Task requirements: Work through the data line by line, gathering every line that has the word "before".
Information shown Start Marker
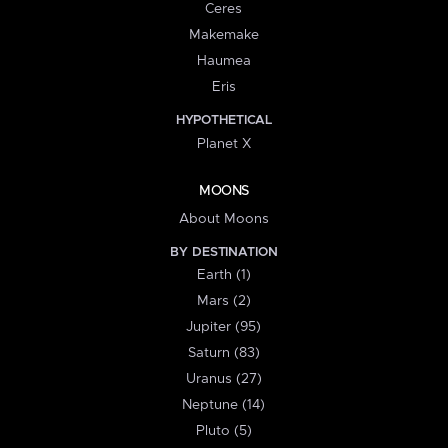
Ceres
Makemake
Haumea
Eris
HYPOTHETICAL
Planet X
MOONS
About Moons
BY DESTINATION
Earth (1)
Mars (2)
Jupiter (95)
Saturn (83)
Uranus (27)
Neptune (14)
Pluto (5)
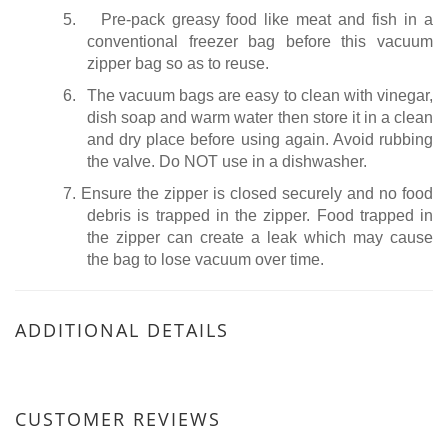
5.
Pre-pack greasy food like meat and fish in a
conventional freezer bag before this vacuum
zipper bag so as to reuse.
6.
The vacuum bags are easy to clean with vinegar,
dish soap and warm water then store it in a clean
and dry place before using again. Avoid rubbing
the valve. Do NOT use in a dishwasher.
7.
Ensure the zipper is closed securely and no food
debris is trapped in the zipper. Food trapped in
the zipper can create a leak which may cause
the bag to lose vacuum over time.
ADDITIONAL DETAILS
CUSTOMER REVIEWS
Information shown End Marker
Information shown Start Marker
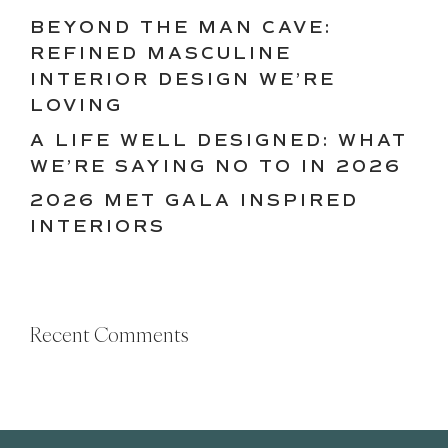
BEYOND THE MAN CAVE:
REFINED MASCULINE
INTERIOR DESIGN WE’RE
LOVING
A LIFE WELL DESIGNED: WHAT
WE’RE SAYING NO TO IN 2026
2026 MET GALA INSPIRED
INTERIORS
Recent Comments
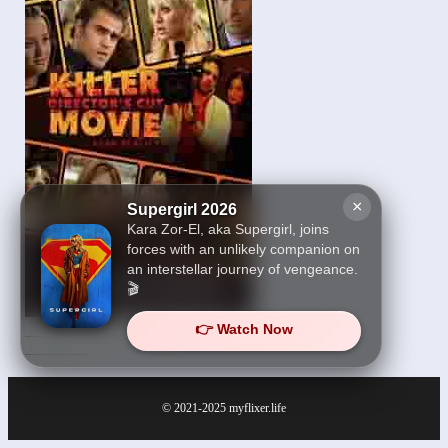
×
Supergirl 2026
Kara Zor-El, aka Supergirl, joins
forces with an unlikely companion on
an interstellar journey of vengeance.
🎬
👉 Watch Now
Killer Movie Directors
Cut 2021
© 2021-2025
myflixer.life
Information shown End Marker
Information shown Start Marker
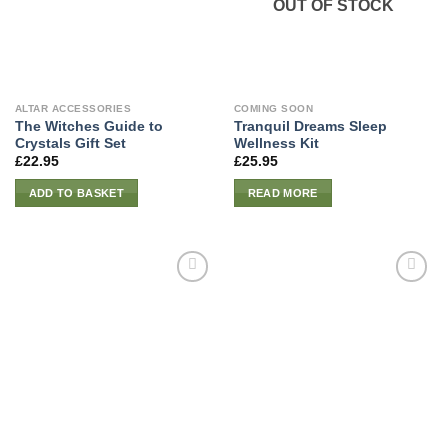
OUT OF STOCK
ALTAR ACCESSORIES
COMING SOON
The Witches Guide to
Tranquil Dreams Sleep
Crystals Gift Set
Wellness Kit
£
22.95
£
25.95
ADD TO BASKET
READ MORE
Information shown End Marker
Expected answer:
conventional freezer bag before this vacuum
and dry place before using again. Avoid rubbing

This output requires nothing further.